## EXERCISE GOAL:
Please reproduce the full listing exactly, with nothing added.

## INFORMATION PROVIDED:
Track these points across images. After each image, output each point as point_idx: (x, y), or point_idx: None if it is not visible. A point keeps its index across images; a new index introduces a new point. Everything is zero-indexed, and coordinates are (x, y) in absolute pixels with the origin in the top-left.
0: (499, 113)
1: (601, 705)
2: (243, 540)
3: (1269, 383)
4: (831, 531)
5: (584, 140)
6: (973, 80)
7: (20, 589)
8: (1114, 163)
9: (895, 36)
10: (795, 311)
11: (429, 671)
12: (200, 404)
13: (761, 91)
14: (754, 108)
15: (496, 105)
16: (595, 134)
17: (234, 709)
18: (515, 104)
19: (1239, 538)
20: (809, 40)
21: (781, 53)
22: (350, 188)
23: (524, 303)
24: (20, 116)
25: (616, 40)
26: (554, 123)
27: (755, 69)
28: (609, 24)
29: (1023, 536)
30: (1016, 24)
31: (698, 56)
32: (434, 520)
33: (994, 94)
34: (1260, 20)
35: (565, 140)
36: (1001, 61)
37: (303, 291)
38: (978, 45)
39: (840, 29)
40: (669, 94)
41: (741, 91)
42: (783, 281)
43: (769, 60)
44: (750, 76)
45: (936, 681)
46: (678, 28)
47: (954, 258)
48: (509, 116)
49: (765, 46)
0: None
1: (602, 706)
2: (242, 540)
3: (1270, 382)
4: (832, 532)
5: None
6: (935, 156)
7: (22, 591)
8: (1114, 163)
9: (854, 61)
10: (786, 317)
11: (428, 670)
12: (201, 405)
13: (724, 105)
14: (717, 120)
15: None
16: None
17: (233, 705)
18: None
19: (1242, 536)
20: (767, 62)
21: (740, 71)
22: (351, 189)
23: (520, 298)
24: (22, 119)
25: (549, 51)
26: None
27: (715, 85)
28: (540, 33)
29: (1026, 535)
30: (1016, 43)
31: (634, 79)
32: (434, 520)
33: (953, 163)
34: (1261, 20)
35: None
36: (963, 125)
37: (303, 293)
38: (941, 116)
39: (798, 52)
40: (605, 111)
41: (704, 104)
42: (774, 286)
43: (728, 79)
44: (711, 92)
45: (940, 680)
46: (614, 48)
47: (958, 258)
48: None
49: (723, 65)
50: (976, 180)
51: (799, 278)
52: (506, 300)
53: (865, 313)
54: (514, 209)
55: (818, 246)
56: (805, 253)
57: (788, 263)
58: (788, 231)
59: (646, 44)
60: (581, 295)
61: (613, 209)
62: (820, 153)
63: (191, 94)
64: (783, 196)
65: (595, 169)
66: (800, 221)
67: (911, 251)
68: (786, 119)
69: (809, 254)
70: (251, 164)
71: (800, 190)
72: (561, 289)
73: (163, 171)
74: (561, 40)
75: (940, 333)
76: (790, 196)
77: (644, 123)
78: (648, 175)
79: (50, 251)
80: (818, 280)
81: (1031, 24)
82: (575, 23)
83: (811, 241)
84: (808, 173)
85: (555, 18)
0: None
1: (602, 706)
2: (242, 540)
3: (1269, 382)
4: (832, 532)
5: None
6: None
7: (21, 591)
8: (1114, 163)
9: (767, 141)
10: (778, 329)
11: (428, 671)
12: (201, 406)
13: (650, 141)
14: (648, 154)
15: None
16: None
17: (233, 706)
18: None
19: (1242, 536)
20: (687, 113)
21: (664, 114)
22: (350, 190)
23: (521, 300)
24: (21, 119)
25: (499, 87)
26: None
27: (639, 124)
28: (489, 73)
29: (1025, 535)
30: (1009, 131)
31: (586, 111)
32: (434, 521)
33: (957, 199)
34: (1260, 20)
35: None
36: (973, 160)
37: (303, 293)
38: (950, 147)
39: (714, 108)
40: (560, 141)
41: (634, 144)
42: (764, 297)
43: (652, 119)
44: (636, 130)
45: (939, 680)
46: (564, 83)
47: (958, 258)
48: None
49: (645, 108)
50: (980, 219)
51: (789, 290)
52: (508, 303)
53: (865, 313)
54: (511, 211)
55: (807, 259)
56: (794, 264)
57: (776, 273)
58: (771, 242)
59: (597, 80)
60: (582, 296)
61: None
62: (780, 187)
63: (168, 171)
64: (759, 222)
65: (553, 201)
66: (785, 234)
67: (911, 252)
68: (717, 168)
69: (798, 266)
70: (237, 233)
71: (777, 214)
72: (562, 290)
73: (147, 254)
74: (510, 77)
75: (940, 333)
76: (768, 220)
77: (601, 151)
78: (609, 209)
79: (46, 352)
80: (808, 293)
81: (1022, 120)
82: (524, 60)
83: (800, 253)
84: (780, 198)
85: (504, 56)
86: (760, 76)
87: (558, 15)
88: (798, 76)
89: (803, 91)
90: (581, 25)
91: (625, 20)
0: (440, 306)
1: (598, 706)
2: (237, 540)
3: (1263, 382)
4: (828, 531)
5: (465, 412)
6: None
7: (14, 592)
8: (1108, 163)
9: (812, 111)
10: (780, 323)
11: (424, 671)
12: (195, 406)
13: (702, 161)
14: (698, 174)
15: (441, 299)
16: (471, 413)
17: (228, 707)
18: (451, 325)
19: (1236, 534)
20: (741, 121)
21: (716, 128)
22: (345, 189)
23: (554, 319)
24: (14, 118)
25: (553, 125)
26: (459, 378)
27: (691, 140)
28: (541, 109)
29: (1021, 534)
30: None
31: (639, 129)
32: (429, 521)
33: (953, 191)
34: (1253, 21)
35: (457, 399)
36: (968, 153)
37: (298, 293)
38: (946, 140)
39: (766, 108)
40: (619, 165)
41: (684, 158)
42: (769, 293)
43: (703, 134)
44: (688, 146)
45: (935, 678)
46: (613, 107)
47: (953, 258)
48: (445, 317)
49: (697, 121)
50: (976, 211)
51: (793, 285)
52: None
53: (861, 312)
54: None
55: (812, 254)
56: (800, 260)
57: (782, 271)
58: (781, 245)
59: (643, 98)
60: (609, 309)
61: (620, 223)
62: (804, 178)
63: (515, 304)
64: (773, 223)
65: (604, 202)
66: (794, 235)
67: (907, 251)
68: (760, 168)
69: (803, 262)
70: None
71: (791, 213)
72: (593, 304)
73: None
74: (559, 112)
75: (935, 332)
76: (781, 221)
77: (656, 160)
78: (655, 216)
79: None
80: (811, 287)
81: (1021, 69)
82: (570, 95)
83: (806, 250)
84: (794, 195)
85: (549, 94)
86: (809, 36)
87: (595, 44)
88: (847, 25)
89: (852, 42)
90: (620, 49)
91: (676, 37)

## RESPONSE BOX:
Track these points across images. After each image, output each point as point_idx: (x, y), or point_idx: None if it is not visible. A point keeps its index across images; a new index introduces a new point. Everything is zero-indexed, and coordinates are (x, y) in absolute pixels with the origin in the top-left.
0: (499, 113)
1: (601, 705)
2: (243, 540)
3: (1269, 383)
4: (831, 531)
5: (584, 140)
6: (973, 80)
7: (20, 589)
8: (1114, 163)
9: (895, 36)
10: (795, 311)
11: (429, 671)
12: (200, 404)
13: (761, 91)
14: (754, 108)
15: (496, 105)
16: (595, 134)
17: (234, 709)
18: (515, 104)
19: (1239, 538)
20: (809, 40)
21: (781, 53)
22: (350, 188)
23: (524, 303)
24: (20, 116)
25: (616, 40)
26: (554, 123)
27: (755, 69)
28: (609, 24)
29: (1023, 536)
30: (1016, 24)
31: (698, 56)
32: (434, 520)
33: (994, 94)
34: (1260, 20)
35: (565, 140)
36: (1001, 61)
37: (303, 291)
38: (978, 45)
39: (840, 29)
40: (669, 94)
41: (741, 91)
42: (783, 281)
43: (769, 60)
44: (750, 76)
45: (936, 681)
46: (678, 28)
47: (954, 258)
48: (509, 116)
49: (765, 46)
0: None
1: (602, 706)
2: (242, 540)
3: (1270, 382)
4: (832, 532)
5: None
6: (935, 156)
7: (22, 591)
8: (1114, 163)
9: (854, 61)
10: (786, 317)
11: (428, 670)
12: (201, 405)
13: (724, 105)
14: (717, 120)
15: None
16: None
17: (233, 705)
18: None
19: (1242, 536)
20: (767, 62)
21: (740, 71)
22: (351, 189)
23: (520, 298)
24: (22, 119)
25: (549, 51)
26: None
27: (715, 85)
28: (540, 33)
29: (1026, 535)
30: (1016, 43)
31: (634, 79)
32: (434, 520)
33: (953, 163)
34: (1261, 20)
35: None
36: (963, 125)
37: (303, 293)
38: (941, 116)
39: (798, 52)
40: (605, 111)
41: (704, 104)
42: (774, 286)
43: (728, 79)
44: (711, 92)
45: (940, 680)
46: (614, 48)
47: (958, 258)
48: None
49: (723, 65)
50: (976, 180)
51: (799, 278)
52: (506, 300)
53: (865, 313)
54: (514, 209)
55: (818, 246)
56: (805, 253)
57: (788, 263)
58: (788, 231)
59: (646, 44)
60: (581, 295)
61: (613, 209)
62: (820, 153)
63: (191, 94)
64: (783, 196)
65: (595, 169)
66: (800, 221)
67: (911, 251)
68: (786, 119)
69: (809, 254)
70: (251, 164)
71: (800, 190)
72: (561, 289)
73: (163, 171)
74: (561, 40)
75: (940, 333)
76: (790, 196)
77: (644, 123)
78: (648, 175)
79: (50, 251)
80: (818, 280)
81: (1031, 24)
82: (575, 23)
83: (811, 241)
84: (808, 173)
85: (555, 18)
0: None
1: (602, 706)
2: (242, 540)
3: (1269, 382)
4: (832, 532)
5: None
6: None
7: (21, 591)
8: (1114, 163)
9: (767, 141)
10: (778, 329)
11: (428, 671)
12: (201, 406)
13: (650, 141)
14: (648, 154)
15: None
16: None
17: (233, 706)
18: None
19: (1242, 536)
20: (687, 113)
21: (664, 114)
22: (350, 190)
23: (521, 300)
24: (21, 119)
25: (499, 87)
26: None
27: (639, 124)
28: (489, 73)
29: (1025, 535)
30: (1009, 131)
31: (586, 111)
32: (434, 521)
33: (957, 199)
34: (1260, 20)
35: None
36: (973, 160)
37: (303, 293)
38: (950, 147)
39: (714, 108)
40: (560, 141)
41: (634, 144)
42: (764, 297)
43: (652, 119)
44: (636, 130)
45: (939, 680)
46: (564, 83)
47: (958, 258)
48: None
49: (645, 108)
50: (980, 219)
51: (789, 290)
52: (508, 303)
53: (865, 313)
54: (511, 211)
55: (807, 259)
56: (794, 264)
57: (776, 273)
58: (771, 242)
59: (597, 80)
60: (582, 296)
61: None
62: (780, 187)
63: (168, 171)
64: (759, 222)
65: (553, 201)
66: (785, 234)
67: (911, 252)
68: (717, 168)
69: (798, 266)
70: (237, 233)
71: (777, 214)
72: (562, 290)
73: (147, 254)
74: (510, 77)
75: (940, 333)
76: (768, 220)
77: (601, 151)
78: (609, 209)
79: (46, 352)
80: (808, 293)
81: (1022, 120)
82: (524, 60)
83: (800, 253)
84: (780, 198)
85: (504, 56)
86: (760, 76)
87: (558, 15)
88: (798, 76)
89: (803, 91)
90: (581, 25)
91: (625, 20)
0: (440, 306)
1: (598, 706)
2: (237, 540)
3: (1263, 382)
4: (828, 531)
5: (465, 412)
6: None
7: (14, 592)
8: (1108, 163)
9: (812, 111)
10: (780, 323)
11: (424, 671)
12: (195, 406)
13: (702, 161)
14: (698, 174)
15: (441, 299)
16: (471, 413)
17: (228, 707)
18: (451, 325)
19: (1236, 534)
20: (741, 121)
21: (716, 128)
22: (345, 189)
23: (554, 319)
24: (14, 118)
25: (553, 125)
26: (459, 378)
27: (691, 140)
28: (541, 109)
29: (1021, 534)
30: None
31: (639, 129)
32: (429, 521)
33: (953, 191)
34: (1253, 21)
35: (457, 399)
36: (968, 153)
37: (298, 293)
38: (946, 140)
39: (766, 108)
40: (619, 165)
41: (684, 158)
42: (769, 293)
43: (703, 134)
44: (688, 146)
45: (935, 678)
46: (613, 107)
47: (953, 258)
48: (445, 317)
49: (697, 121)
50: (976, 211)
51: (793, 285)
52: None
53: (861, 312)
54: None
55: (812, 254)
56: (800, 260)
57: (782, 271)
58: (781, 245)
59: (643, 98)
60: (609, 309)
61: (620, 223)
62: (804, 178)
63: (515, 304)
64: (773, 223)
65: (604, 202)
66: (794, 235)
67: (907, 251)
68: (760, 168)
69: (803, 262)
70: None
71: (791, 213)
72: (593, 304)
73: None
74: (559, 112)
75: (935, 332)
76: (781, 221)
77: (656, 160)
78: (655, 216)
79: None
80: (811, 287)
81: (1021, 69)
82: (570, 95)
83: (806, 250)
84: (794, 195)
85: (549, 94)
86: (809, 36)
87: (595, 44)
88: (847, 25)
89: (852, 42)
90: (620, 49)
91: (676, 37)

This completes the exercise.